- _Instruction_:
In the listing below, copy out verbatim the part that opens with the line containing "I'm Mykal 👋" and closes with the line containing "### Recent Activity 🚀", including both of those lines.
# # # # # # #
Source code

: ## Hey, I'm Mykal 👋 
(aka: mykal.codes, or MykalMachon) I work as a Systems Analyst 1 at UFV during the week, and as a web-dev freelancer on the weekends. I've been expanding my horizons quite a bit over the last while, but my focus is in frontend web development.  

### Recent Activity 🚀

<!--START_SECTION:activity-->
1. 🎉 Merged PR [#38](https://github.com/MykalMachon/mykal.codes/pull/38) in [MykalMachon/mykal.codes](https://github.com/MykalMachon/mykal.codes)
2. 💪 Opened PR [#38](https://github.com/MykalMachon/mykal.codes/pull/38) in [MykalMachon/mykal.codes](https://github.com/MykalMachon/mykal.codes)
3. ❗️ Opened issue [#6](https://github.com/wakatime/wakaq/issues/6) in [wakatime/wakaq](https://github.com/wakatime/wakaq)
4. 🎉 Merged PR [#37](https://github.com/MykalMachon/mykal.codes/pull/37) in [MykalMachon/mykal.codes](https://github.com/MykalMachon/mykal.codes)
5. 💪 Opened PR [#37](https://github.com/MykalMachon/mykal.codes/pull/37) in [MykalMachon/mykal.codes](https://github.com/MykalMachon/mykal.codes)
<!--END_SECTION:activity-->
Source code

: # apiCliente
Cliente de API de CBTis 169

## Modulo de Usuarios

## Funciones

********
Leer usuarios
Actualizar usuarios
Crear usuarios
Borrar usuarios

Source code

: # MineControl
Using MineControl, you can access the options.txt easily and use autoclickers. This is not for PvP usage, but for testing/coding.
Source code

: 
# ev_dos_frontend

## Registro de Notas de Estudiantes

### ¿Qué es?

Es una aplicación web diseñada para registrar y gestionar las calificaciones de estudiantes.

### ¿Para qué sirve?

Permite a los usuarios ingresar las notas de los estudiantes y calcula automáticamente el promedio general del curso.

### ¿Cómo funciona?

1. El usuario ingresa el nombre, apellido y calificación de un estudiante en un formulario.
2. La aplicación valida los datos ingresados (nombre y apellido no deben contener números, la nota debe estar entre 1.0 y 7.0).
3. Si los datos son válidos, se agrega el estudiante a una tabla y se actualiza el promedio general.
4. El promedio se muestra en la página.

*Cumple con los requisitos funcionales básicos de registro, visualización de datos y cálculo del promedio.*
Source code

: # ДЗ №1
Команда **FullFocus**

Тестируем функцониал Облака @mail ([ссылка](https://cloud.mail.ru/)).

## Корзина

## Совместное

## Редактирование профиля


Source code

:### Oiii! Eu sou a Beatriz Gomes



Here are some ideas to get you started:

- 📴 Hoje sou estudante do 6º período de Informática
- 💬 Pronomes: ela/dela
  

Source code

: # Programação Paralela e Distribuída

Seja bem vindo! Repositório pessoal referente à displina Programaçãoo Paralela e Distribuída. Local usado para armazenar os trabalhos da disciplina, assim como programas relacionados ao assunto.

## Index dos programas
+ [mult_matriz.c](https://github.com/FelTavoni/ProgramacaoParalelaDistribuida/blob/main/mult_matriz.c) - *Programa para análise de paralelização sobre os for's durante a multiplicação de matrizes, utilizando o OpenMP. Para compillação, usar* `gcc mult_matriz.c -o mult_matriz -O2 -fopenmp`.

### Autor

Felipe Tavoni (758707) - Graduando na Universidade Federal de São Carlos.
# # # # # # #
- _Written response_:
: ## Hey, I'm Mykal 👋 
(aka: mykal.codes, or MykalMachon) I work as a Systems Analyst 1 at UFV during the week, and as a web-dev freelancer on the weekends. I've been expanding my horizons quite a bit over the last while, but my focus is in frontend web development.  

### Recent Activity 🚀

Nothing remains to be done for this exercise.